\def\ac#1{#1}
\def\ap#1{}
\def\iput#1{}
\def\icopy#1{#1}
\input amstex
%\undefine\eth
\documentstyle{amsppt}
\pageheight{8.75truein}
\pagewidth{6.5truein}
\NoBlackBoxes
\loadbold
\head{NOTE 157}\endhead A proof that form 133 implies form 340.
(This proof is due to Eric Hall.)
Form 133 is the statement: Every set that cannot be well ordered
has an amorphous subset. (This is inf 2 in Rubin/Rubin [1985] where
it is shown that inf 2 is equivalent to AC in ZF, but not in ZF$^0$.)

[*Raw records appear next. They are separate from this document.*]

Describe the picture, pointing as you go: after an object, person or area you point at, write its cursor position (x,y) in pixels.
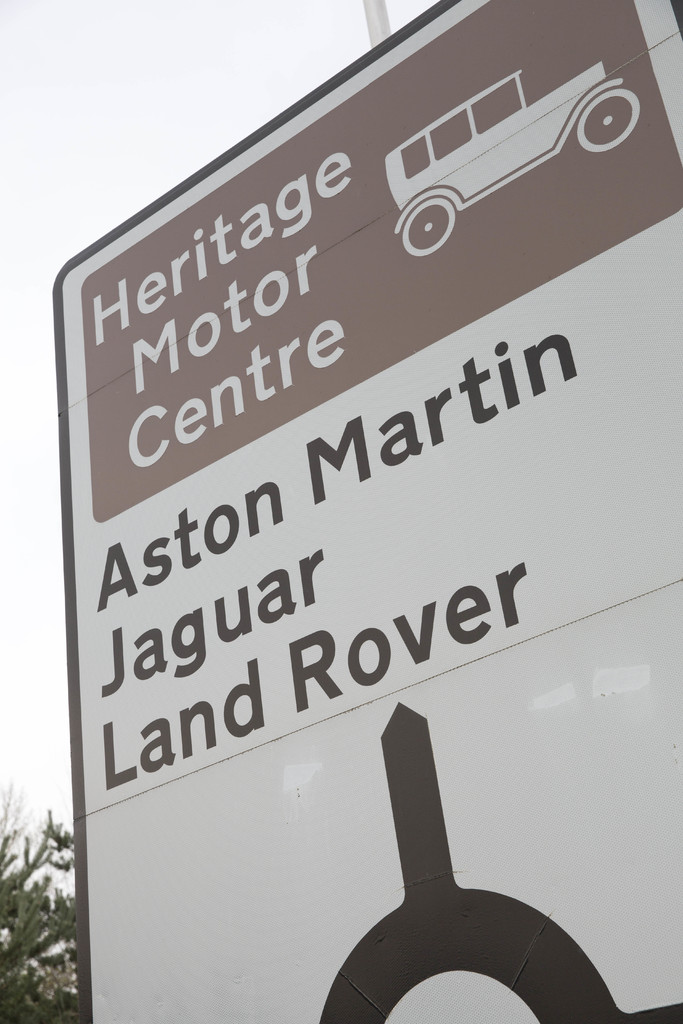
In the image we can see there is a banner (443,479) on which there is a matter (205,328) written and there is a drawing (500,159) of car (497,151) on it. It's written "Heritage Motor Center".
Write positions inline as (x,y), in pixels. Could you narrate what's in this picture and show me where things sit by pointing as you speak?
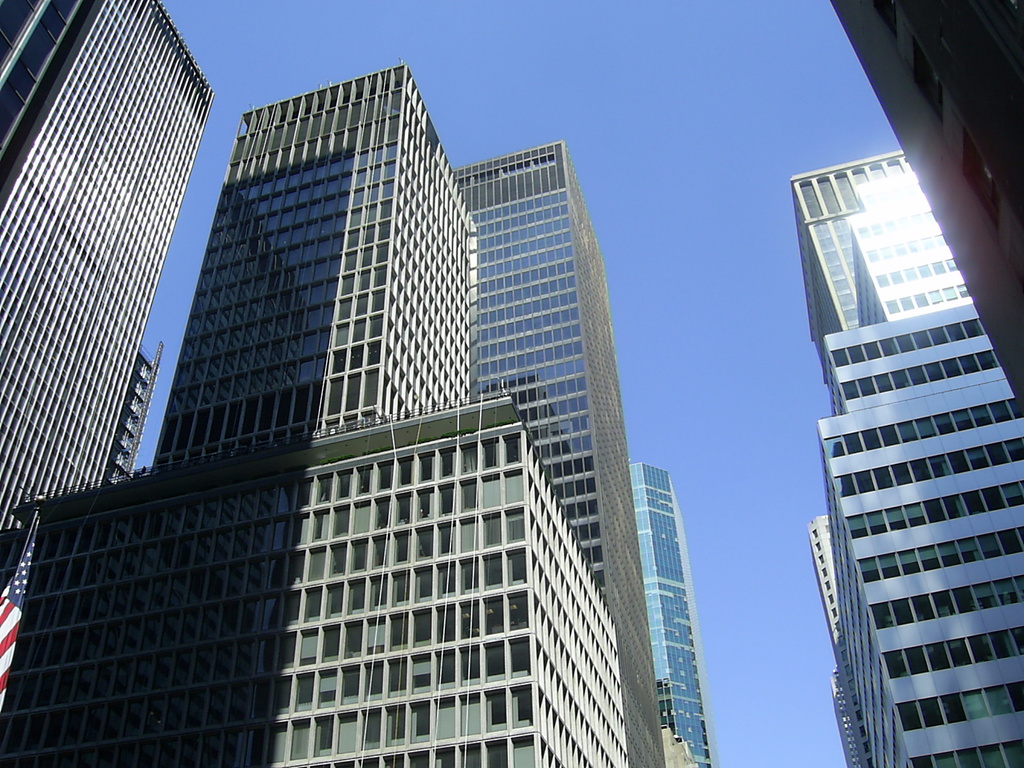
This picture is taken from the outside of the glass building (981,462). In the background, we can see a sky (828,410). On the left side (35,549), we can also see a flag (18,578).
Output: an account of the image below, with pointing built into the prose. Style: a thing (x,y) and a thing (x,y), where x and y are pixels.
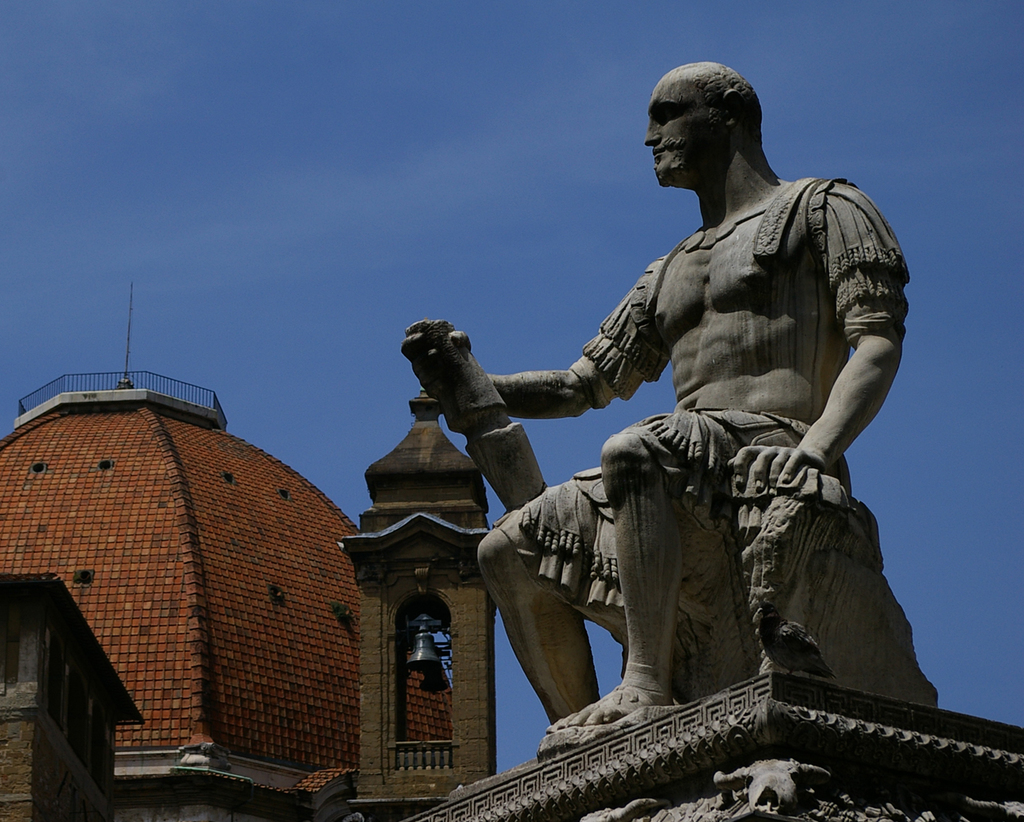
There is a statue (685,383) of a person (635,534) sitting. In the back (204,487) there is a building (135,478) with railing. Also there is a bell (418,627). In the background (295,206) there is sky (446,198).
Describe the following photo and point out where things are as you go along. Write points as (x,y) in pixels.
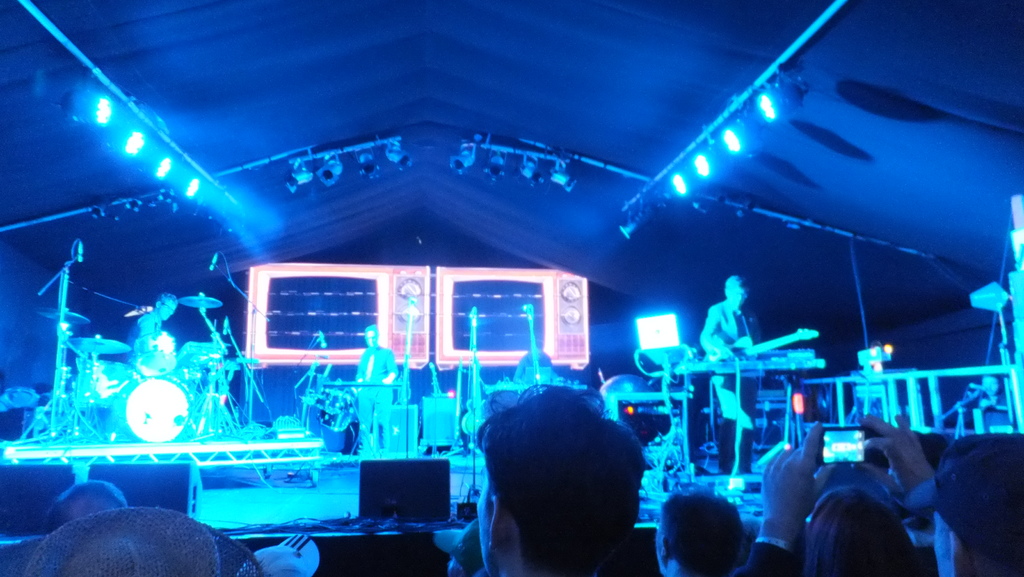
This picture describes about group of people (535,462), few people (148,340) are playing musical instruments (152,389) on the stage (660,340), we can find couple of lights (781,88).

Form 133 is true in $\Cal N1$, $\Cal N24$, $\Cal N24(n)$,
and $\Cal N26$. Form 340 is: Every Lindel\"of metric space is
separable. We shall show that 133 implies 340.
\demo{proof} Suppose $X$ with the metric $d$ is a Lindel\"of
metric space. We shall prove, assuming form 133, that $X$ is
separable. First we shall show:
\proclaim{Lemma 1} If $M$ is an amorphous subset of $X$,
then the range of $d/M\times M\ (= d[M\times M]$), is finite.
\endproclaim
\demo{Proof} For each $m\in M$, $d[{m}\times M]$ is finite
because $M$ is amorphous. Thus,
$$d[M\times M] =\bigcup_{m\in M}d[{m}\times M]$$
is a finite union of finite sets, so it is finite\enddemo
\proclaim{Lemma 2} If $X$ has an amorphous subset then $X$
is not Lindel\"of. \endproclaim
\demo{Proof} Let $M$ be an amorphous subset of $X$ and let
$S = {d(a,b): a,b\in M}$. By Lemma 1, $S$ is a finite set
and it is clearly non-empty because $M$ is infinite. Choose
a positive $\epsilon$ which is less than $\frac12$ of the
minimum number in $S$. It follows from Lemma 1 that $\epsilon$
exists.
Let $B(\epsilon,m)$, where $m\in M$, be an open neighborhood
about $m$ with radius $\epsilon$. Then
$${B(\epsilon, m): m\in M}\cup {X \setminus \overline{M}}$$
is an infinite open cover with no countable subcover, Thus,
$X$ is not Lindel\"of.\enddemo
It follows from Lemma 2 and 133 that $X$ can be well ordered.
Thus, since $X$ is a Lindel\"of metric space, it follows from
form [8 V] that $X$ is separable.\qed\enddemo
\bye